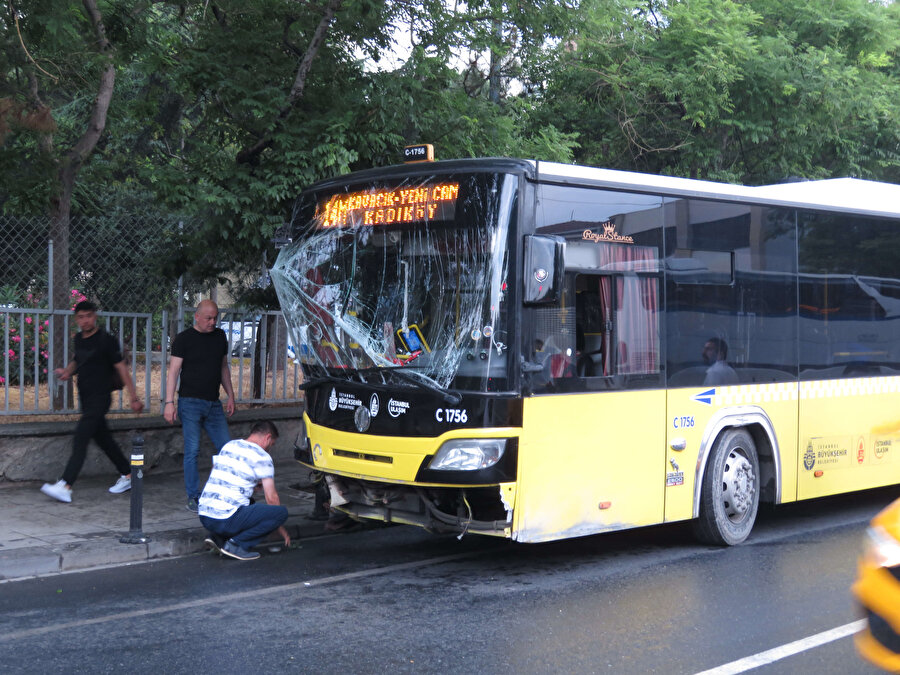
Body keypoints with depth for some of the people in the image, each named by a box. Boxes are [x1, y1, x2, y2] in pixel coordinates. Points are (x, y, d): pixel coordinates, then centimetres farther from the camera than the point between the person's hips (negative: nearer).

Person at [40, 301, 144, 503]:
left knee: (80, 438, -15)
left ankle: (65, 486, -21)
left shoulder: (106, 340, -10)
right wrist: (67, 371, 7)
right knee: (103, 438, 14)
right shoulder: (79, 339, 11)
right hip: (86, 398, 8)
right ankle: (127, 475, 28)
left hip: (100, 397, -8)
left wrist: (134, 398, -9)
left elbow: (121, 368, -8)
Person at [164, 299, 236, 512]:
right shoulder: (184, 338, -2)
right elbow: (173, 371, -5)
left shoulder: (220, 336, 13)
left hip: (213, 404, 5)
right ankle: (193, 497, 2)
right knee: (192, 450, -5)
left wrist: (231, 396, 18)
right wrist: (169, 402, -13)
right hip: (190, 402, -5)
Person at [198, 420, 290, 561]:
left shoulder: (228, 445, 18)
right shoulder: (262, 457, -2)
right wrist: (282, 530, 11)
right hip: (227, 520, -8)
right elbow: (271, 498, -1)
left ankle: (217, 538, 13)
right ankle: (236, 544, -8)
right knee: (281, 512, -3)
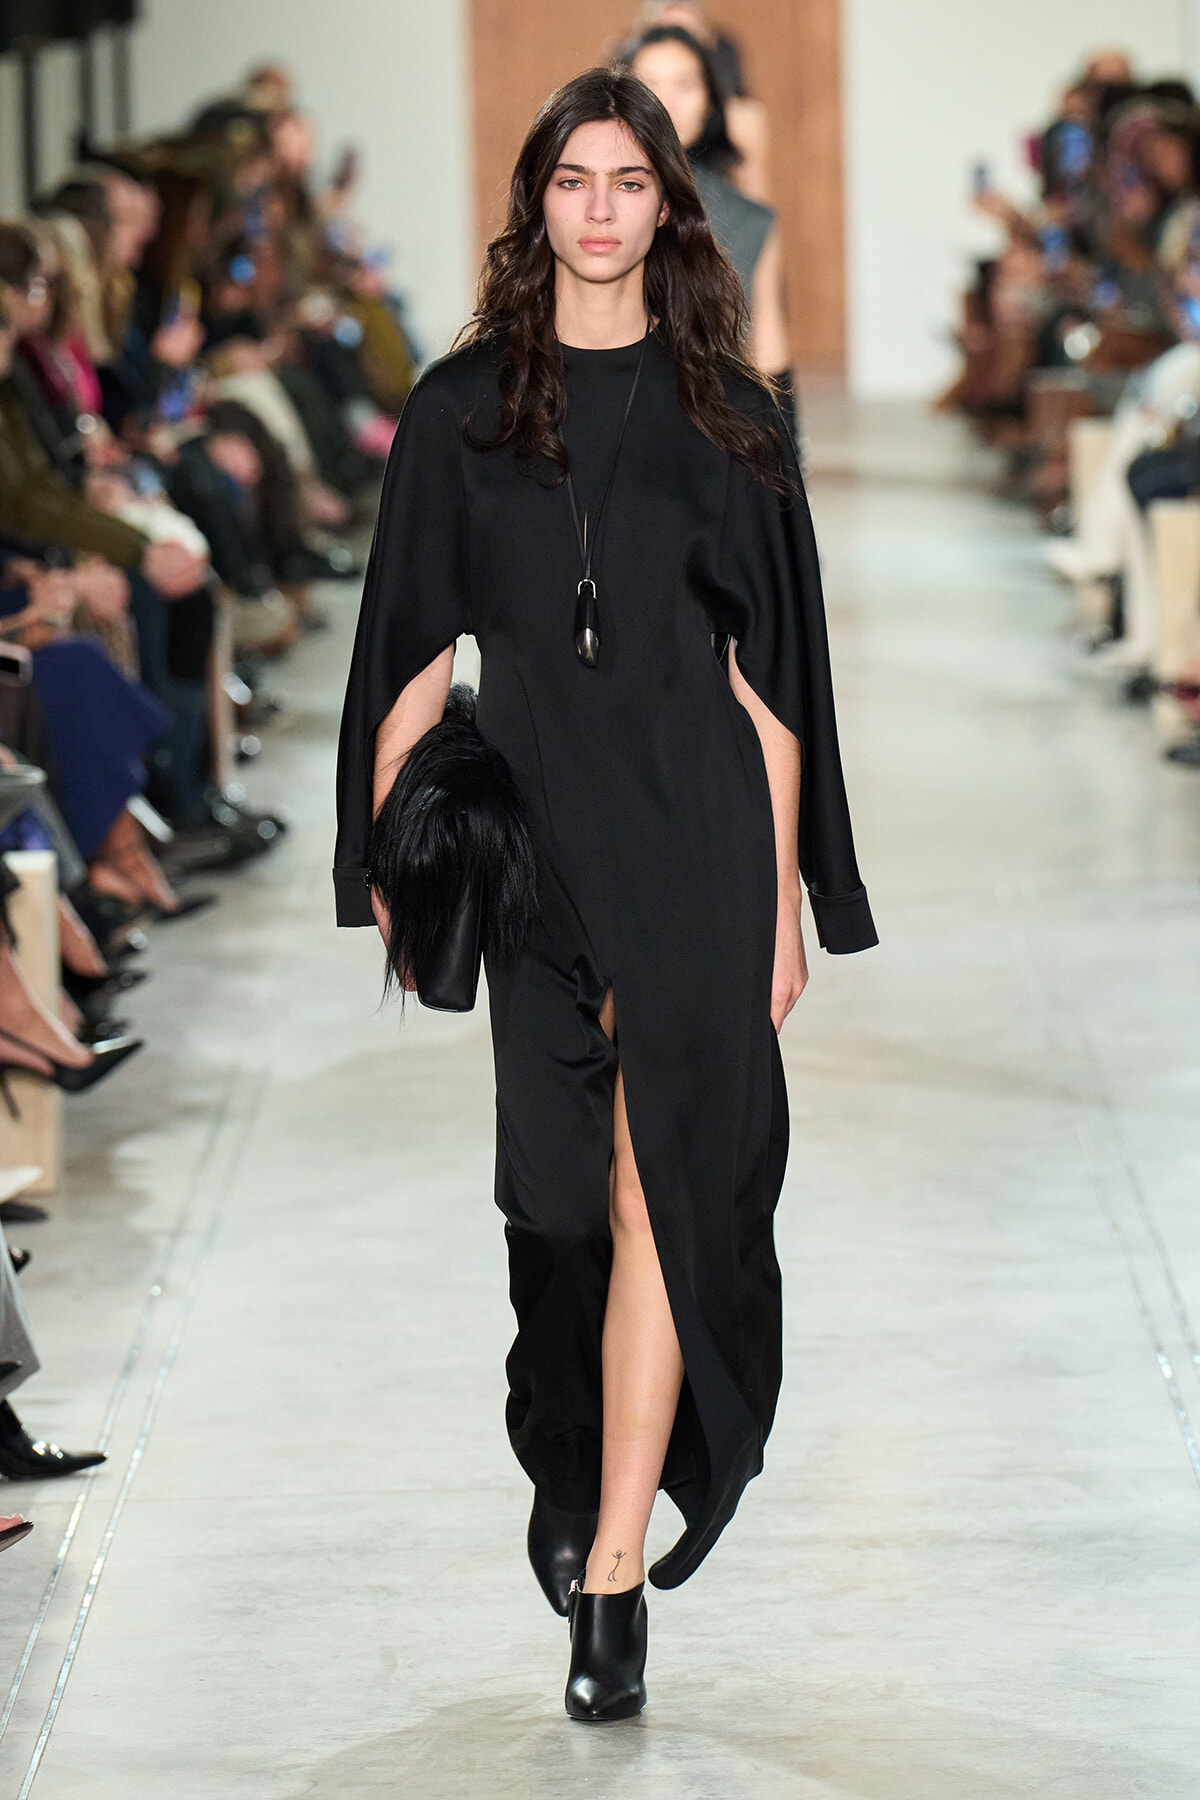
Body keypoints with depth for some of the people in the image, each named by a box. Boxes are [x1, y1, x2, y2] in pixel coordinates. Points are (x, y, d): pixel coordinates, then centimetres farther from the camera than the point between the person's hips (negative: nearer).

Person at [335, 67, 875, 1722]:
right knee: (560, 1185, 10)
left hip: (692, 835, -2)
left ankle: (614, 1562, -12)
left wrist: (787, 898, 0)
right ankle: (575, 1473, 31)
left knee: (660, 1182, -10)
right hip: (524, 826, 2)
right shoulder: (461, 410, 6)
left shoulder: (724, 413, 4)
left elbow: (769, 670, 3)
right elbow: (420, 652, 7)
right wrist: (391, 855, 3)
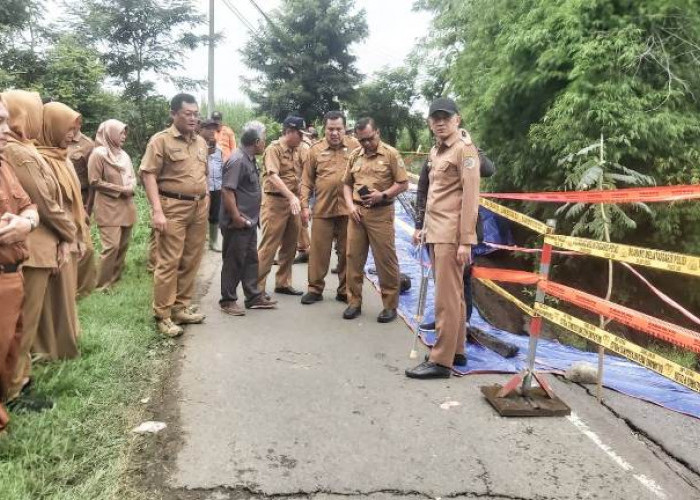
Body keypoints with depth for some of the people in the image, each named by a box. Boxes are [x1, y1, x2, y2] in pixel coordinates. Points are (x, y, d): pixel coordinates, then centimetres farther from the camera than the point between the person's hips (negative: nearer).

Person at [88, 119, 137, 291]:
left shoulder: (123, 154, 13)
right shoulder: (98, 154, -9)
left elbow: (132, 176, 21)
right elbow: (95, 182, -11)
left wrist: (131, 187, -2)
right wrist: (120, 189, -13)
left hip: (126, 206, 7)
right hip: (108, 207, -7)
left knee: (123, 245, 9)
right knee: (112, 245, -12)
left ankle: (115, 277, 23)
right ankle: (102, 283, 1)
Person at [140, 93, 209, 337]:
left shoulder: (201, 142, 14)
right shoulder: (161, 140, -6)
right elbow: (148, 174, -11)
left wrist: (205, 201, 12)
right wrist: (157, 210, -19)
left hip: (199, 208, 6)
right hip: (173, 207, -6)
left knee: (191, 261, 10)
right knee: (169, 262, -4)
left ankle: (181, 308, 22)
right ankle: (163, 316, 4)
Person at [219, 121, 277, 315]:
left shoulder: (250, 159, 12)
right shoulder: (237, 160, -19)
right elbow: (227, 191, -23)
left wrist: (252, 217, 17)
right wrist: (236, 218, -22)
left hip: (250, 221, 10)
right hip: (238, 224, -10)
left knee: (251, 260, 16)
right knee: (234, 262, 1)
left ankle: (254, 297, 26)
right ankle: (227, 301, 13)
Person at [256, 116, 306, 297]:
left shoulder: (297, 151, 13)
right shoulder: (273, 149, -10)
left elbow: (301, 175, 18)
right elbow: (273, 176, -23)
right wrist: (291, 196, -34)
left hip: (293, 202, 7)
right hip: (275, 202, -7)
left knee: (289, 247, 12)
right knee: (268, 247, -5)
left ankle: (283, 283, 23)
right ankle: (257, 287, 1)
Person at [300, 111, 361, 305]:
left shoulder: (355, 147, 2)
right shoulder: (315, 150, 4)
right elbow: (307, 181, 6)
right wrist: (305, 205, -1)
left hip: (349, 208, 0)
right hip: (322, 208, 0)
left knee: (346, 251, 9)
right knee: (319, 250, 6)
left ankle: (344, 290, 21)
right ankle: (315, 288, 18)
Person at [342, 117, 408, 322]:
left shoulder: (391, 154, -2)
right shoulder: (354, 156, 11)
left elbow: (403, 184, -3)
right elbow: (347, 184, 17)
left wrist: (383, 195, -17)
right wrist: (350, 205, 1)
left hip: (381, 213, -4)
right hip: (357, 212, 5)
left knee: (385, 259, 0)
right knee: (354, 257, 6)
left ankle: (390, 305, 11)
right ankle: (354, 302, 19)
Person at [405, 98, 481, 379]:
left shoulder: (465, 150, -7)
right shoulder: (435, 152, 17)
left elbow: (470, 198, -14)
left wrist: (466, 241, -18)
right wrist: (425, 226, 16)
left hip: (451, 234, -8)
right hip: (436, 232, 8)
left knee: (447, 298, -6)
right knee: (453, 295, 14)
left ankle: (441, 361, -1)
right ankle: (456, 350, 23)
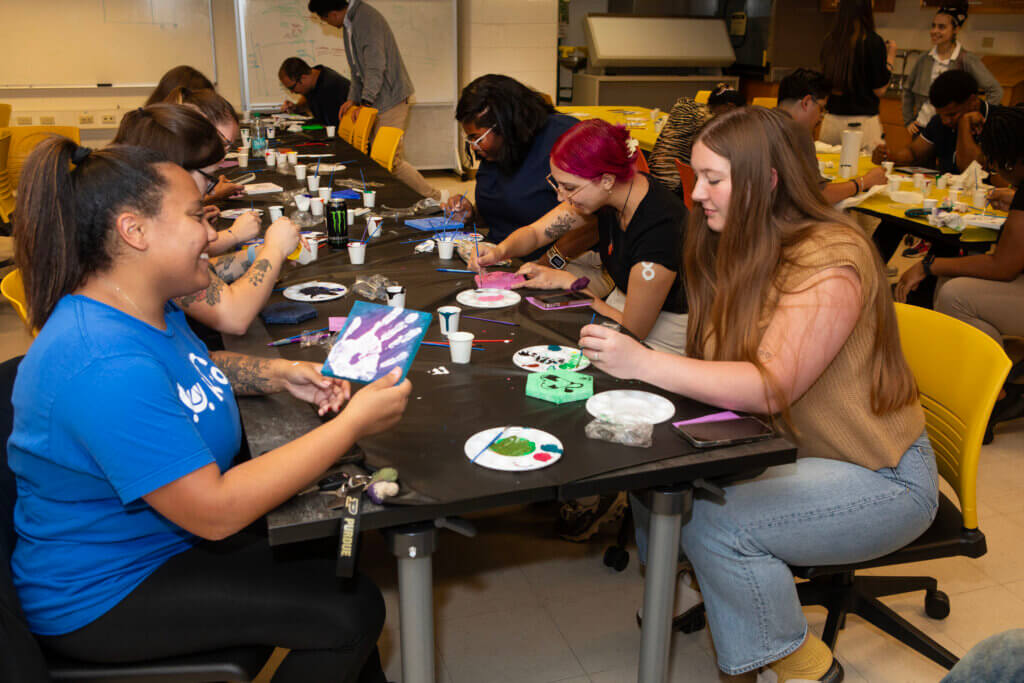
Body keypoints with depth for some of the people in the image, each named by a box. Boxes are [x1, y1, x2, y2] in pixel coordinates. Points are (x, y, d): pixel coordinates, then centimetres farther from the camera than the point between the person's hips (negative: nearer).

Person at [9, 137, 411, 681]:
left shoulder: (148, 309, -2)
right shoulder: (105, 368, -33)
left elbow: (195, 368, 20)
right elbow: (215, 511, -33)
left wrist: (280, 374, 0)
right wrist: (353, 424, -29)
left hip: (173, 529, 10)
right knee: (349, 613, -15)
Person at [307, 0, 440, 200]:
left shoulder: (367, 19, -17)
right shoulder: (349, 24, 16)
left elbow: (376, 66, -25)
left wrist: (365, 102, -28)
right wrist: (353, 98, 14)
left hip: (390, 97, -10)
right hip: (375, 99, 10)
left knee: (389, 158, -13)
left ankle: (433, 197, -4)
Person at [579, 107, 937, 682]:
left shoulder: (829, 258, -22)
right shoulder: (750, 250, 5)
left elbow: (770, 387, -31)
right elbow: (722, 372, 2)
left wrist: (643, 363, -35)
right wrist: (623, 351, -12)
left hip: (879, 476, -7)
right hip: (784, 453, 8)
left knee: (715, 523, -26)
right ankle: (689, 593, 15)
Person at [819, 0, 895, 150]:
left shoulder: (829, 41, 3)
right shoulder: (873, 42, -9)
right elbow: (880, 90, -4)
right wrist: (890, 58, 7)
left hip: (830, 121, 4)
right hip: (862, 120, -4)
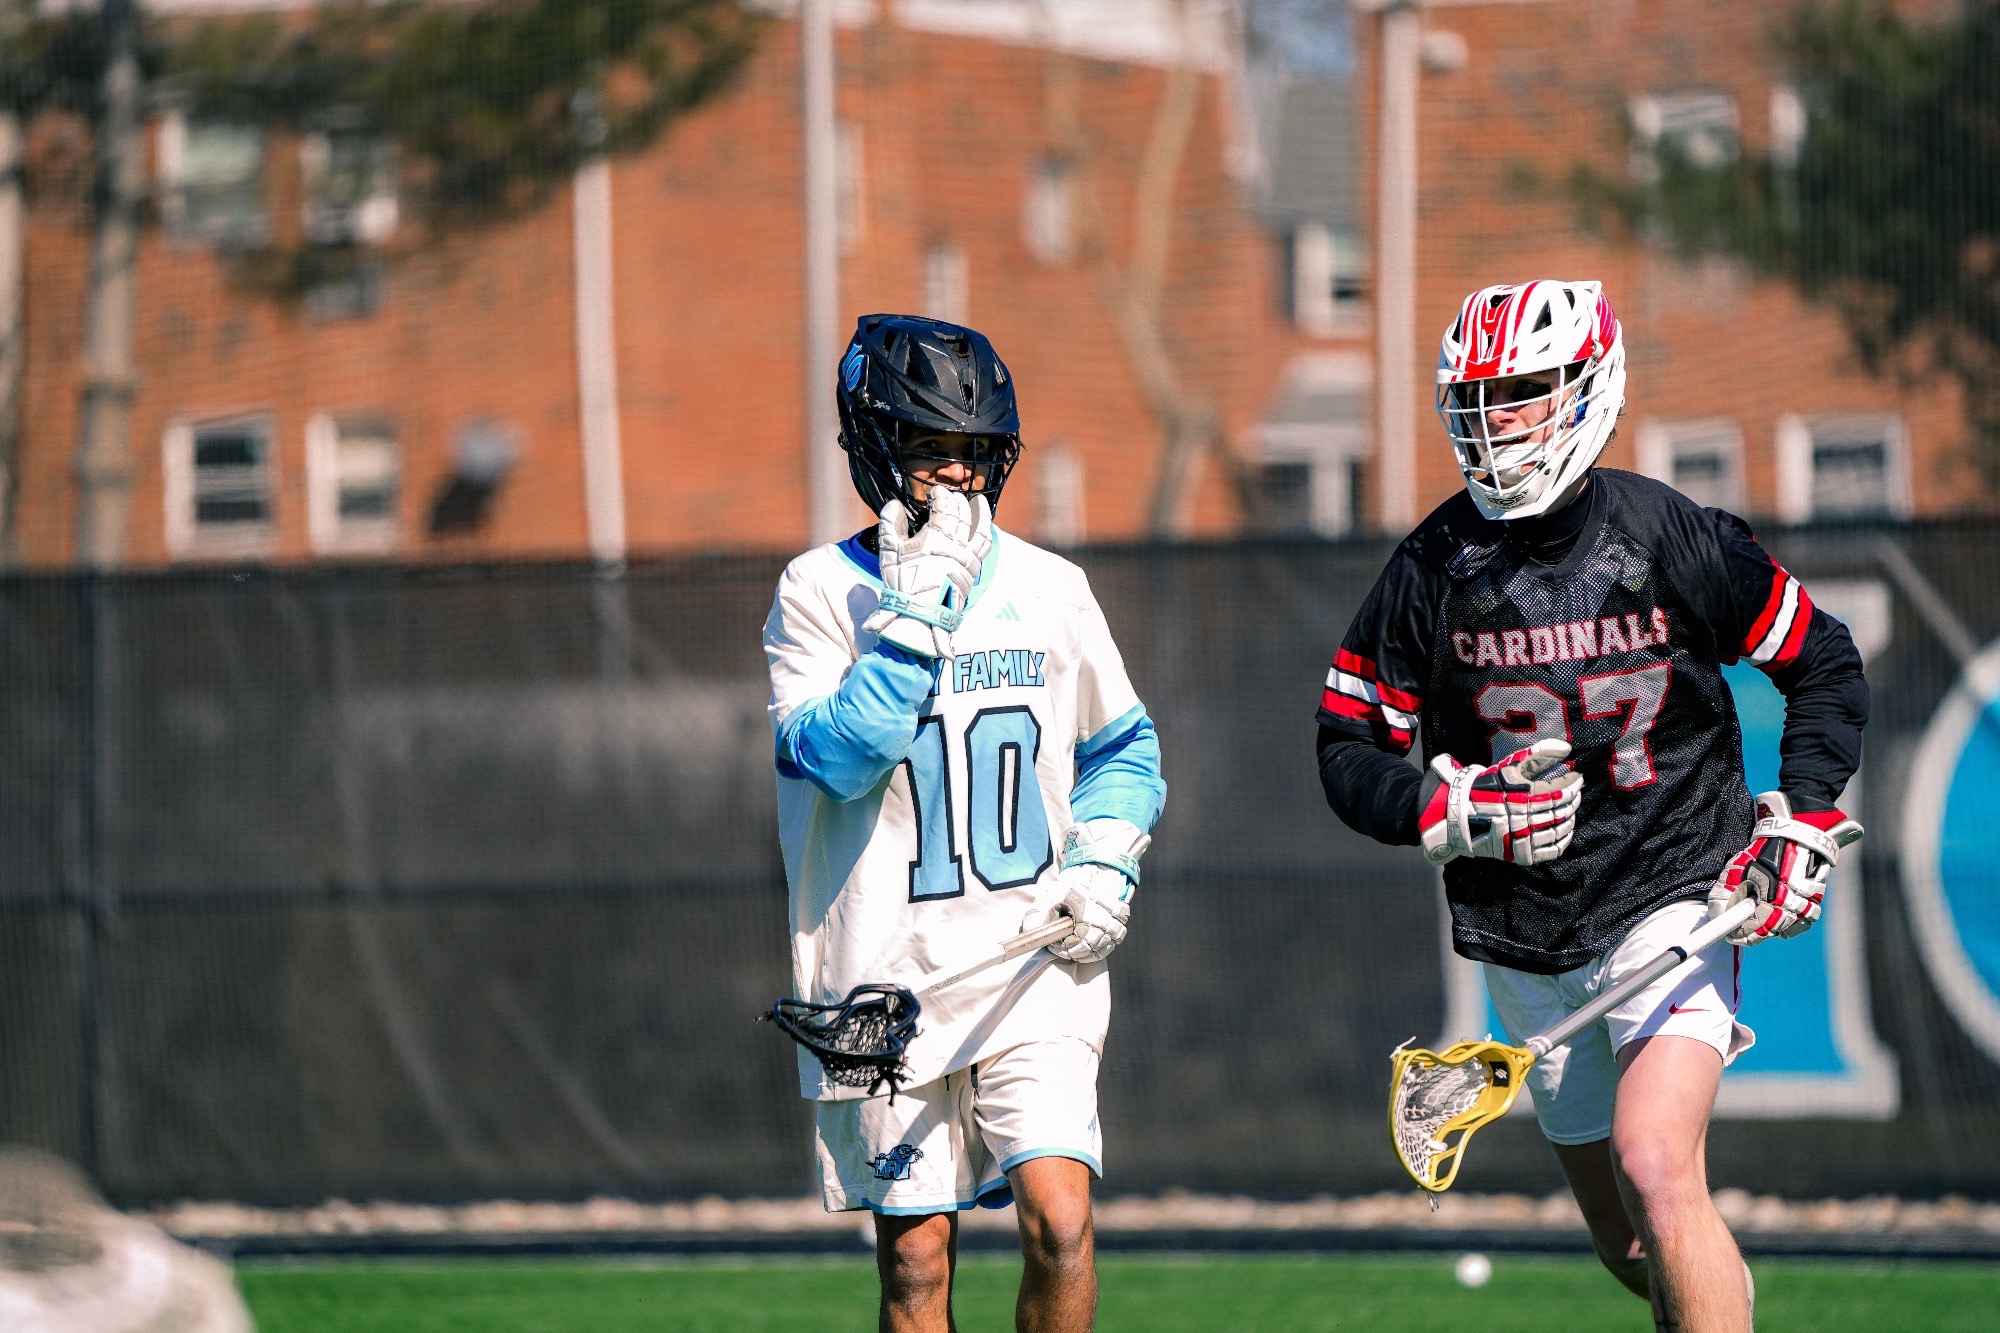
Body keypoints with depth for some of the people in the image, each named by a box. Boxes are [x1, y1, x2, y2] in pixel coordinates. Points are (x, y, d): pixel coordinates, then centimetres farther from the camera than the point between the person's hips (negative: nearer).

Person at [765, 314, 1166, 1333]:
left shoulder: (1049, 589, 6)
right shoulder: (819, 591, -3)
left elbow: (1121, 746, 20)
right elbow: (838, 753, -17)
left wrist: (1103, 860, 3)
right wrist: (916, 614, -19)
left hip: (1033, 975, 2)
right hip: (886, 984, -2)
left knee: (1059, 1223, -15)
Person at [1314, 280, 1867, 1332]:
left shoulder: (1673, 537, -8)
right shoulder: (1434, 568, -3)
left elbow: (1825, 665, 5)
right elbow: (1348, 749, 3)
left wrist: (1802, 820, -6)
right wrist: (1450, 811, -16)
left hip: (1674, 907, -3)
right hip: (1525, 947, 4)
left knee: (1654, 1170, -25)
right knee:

What to do: Reproduce, exactly and only, the lines of the records above starting at the line with "right elbow: (420, 652, 7)" and ending at the line with "right elbow: (95, 182, -11)", both included. Leave every picture out.

Worked solution:
right elbow: (420, 652, 7)
right wrist: (391, 855, 3)
Body keypoints with depth for some of the people in the image, each named by a box. Boxes are [x1, y1, x2, y2] in pixel coordinates. Points are (x, y, d): pixel coordinates, then centimetres farther from the camera than the point between the person's hips (negative: nearer).

Person at [88, 119, 137, 291]:
left shoulder: (123, 154, 13)
right shoulder: (98, 154, -9)
left elbow: (132, 176, 21)
right elbow: (95, 182, -11)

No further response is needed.